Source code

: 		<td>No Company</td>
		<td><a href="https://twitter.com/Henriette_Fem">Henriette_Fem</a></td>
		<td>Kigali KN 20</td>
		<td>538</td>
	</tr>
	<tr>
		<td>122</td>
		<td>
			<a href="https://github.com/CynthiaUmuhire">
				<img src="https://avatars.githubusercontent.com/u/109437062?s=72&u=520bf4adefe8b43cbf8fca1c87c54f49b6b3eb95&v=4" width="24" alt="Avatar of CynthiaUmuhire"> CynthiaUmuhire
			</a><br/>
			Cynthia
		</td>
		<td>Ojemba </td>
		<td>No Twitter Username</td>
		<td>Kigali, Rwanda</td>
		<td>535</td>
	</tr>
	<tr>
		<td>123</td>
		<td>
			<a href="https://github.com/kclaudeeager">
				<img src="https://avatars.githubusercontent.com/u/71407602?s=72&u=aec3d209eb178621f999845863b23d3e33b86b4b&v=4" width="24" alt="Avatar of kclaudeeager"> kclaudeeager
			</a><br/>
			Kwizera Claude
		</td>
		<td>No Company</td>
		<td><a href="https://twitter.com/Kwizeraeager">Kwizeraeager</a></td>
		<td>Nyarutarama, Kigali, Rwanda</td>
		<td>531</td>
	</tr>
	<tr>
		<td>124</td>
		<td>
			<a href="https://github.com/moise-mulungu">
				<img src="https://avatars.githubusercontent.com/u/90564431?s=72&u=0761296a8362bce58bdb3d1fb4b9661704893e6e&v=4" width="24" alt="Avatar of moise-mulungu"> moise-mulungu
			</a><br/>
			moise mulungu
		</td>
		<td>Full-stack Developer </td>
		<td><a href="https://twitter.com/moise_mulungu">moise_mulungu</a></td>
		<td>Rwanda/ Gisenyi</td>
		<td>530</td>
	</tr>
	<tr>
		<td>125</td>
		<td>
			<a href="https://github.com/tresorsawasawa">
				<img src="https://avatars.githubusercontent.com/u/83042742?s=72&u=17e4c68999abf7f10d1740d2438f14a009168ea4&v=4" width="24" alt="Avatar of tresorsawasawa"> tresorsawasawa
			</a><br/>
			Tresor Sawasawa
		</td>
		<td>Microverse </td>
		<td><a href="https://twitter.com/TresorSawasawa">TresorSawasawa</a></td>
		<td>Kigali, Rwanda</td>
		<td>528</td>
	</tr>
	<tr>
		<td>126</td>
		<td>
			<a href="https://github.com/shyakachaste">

-=-=-

If a line in the data above contains "Kigali", return that line.

### Problem solution
		<td>Kigali KN 20</td>
		<td>Kigali, Rwanda</td>
		<td>Nyarutarama, Kigali, Rwanda</td>
		<td>Kigali, Rwanda</td>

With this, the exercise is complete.